ANU Researchers Sweep Conference Awards in London

ANU Researchers Sweep Conference Awards in London
ANU Researchers Sweep Conference Awards in London

Researchers from the ANU College of Engineering and Computer Science have recently won both the Outstanding Paper and Outstanding Student Paper awards at a top international conference in London. The team was awarded at the 26th International Conference on Automated Planning and Scheduling (ICAPS), the premier forum for exchanging research results on theory and applications of intelligent planning and scheduling technology.

Adjunct Research Fellow Felipe Trevizan (Data61), Professor Sylvie Thiebaux a researcher at the ANU Research School of Computer Science and their MIT collaborators Prof. Brian Williams and PhD student Pedro Santana, were the team that won Outstanding Paper for their research on Heuristic Search in Dual Space for Constrained Stochastic Shortest Path Problems. This work, which is supported by the Air Force Office of Scientific Research, investigates how agents acting in uncertain and dynamic environments can achieve their goals at least cost, whilst keeping failure risk and expected quality of service within acceptable thresholds.

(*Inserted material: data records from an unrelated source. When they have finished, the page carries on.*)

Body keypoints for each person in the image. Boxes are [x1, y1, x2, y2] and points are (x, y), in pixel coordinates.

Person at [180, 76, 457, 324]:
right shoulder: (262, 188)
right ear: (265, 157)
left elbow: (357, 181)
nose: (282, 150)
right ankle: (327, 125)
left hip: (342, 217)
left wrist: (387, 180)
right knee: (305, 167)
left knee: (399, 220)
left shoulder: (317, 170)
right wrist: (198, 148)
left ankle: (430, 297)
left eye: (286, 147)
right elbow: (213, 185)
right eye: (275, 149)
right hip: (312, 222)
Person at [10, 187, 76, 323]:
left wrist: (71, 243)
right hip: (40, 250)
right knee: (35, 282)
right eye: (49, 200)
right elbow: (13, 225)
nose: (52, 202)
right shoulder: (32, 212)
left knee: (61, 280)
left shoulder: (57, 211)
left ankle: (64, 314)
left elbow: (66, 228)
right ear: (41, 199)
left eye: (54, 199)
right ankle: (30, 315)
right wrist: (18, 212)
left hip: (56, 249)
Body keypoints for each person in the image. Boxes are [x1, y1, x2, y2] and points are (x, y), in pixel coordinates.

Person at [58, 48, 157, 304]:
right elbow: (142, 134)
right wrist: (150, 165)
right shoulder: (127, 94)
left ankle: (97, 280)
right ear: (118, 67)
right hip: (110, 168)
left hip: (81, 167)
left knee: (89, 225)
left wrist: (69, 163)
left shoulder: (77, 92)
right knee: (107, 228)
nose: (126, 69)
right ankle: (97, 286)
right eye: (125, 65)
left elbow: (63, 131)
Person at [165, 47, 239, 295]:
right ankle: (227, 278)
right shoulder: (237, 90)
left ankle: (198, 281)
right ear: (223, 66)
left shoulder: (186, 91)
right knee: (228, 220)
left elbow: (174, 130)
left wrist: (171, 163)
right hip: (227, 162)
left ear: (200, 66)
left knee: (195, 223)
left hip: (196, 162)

The paper describes a world-first efficient algorithm to solve these problems, which need only explore a fraction of the huge state space of the system. This type of problems is found everywhere but was in particular motivated by robot autonomy in situations ranging from planetary rover to unmanned vehicle search and rescue missions.

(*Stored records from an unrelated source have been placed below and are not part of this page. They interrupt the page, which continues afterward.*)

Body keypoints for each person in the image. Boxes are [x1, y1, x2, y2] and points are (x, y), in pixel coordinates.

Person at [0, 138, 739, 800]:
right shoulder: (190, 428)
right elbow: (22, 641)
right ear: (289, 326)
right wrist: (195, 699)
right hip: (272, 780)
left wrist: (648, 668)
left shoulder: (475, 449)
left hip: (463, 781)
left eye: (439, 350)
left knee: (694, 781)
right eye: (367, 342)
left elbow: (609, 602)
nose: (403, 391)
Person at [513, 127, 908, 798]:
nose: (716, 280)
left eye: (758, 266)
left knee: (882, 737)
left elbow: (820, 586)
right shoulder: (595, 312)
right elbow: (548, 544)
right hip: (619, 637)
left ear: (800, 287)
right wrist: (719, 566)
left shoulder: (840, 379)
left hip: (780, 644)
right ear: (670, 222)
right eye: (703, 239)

Dr. Patrik Haslum, researcher at the ANU Research School of Computer Science, and his collaborators Dr Ingo Weber (Data61/UNSW), PhD student and first author Jeannette Daum, Dr. Alvaro Tolba and Prof. Joerg Hoffmann (University of Saarbruecken) are the team that won the Outstanding Student Paper for their work on Practical Undoability Checking via Contingent Planning.

This paper studies the question of whether an action - for instance, calling a specific API operation - can be undone, and how. This was motivated by the need of increasing dependability in cloud computing: if the operation may take your system to a state you can never recover from, you want to know that in advance. The team’s research allows existing planning systems to model and solve this problem of undoing a complex decision, providing stable, optimized tools to perform undoability checking.

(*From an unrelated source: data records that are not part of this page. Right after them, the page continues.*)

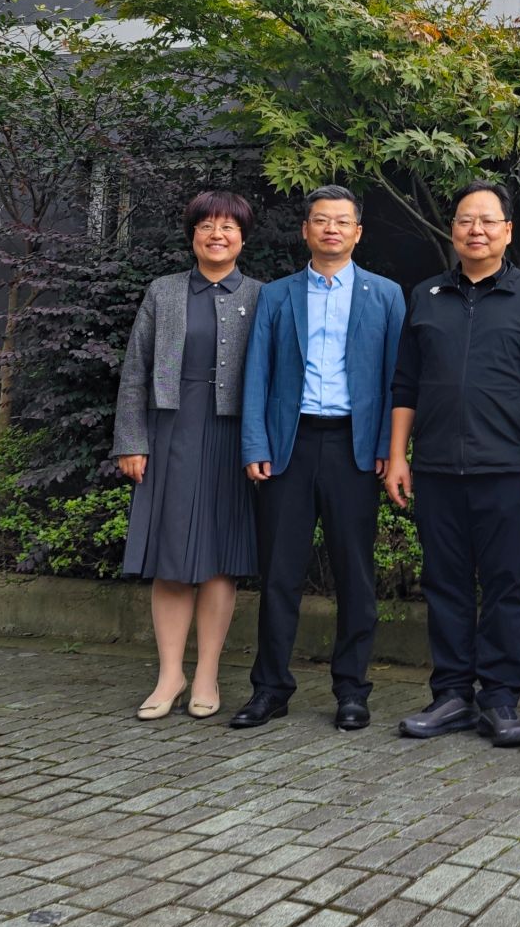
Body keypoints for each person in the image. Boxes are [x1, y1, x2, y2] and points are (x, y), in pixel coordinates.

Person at [385, 181, 520, 748]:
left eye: (488, 221)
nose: (476, 230)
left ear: (507, 230)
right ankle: (452, 695)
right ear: (453, 230)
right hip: (436, 468)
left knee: (505, 585)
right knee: (445, 584)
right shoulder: (425, 295)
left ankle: (501, 697)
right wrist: (398, 456)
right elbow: (405, 383)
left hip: (507, 468)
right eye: (465, 220)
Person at [234, 186, 405, 731]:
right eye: (321, 220)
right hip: (290, 446)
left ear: (358, 232)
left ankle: (352, 690)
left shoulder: (386, 295)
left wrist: (388, 447)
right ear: (305, 230)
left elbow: (396, 380)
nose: (332, 229)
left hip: (354, 448)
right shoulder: (277, 295)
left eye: (342, 221)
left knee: (354, 574)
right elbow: (257, 372)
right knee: (279, 573)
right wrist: (256, 444)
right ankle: (270, 688)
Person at [113, 191, 264, 721]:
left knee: (221, 557)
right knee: (171, 556)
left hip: (233, 437)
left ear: (243, 237)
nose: (216, 235)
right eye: (206, 226)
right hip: (171, 431)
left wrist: (262, 445)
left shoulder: (262, 296)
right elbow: (135, 369)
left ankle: (207, 674)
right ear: (193, 234)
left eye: (228, 227)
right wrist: (131, 439)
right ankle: (170, 674)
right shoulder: (164, 291)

Professor Thiebaux says that the fact that ANU has won both awards represents a rare and outstanding achievement, and confirms the role ANU plays in this vital research area. 

“ANU remains at the forefront of research in automated planning and scheduling and these awards only confirms what we already know, the work done by ANU and Australian and overseas collaborators on Planning and Scheduling continues to lead the field and opens up new and exciting avenues for further research into technology that is going to play an important role in society”.

The ICAPS conference is running at King’s College London until 17 June 2016.